Anticor a signalé au procureur l’usage douteux d’une subvention. En effet, le budget de la ville d’Étampes pour l’année 2017 mentionne l’attribution d’une subvention exceptionnelle de 9.526 €, ayant pour finalité le financement d’un séjour à l’étranger pour des jeunes de quartiers prioritaires, à l’association Boule de neige.

Or, cette association, créée en 2017, œuvre dans la production d’artistes et d’événements musicaux, soit un objet statutaire sans rapport avec la mission.

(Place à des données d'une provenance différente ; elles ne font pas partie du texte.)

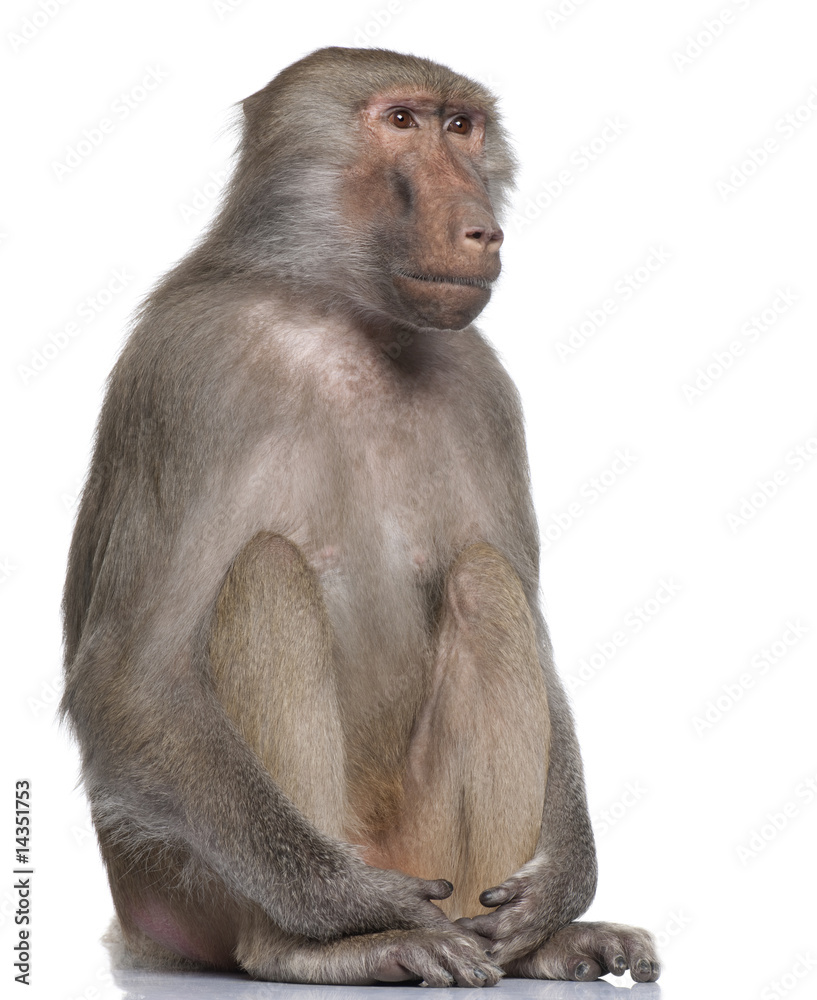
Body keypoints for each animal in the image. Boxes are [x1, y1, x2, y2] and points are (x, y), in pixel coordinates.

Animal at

De plus, la subvention n’a pas été versée sur le compte de cette association, mais sur le compte bancaire d’un particulier.

Anticor s’interroge également sur la gestion des ressources humaines de différents services de la ville, tant s’agissant des modalités de recrutement que s’agissant des heures supplémentaires qui ont été versées par la ville, dans un contexte où une élue avait dénoncé une pratique de paiement d’heures non effectuées.

Alors qu’un agent territorial ne peut pas faire plus de 25 heures supplémentaires par mois (comme le prévoit l’article 6 du décret n°2002-60 du 14 janvier 2002 relatif aux indemnités horaires pour travaux supplémentaires), certains agents de la commune ont en effet dépassé le plafond autorisé à de nombreuses reprises, ce qui mérite que la Justice s’y intéresse.

La procédure judiciaire : Anticor a transmis, le 29 septembre 2021, un signalement au procureur de la République d’Évry.

Le 17 février 2022, les locaux de la mairie d’Étampes ont été perquisitionnés par la police dans le cadre d’une enquête préliminaire ouverte pour détournement de fonds publics, atteinte à la liberté d’accès à un marché public et abus de confiance et faux, a précisé le parquet.

Fondement juridique de l’action d’ANTICOR : détournement de fonds publics.

Pourquoi ANTICOR a-t-elle décidé d’agir dans cette affaire ? Anticor milite pour un usage rigoureux des deniers publics, c’est pourquoi l’association demande que toute la lumière soit faite sur la légitimité de ces dépenses.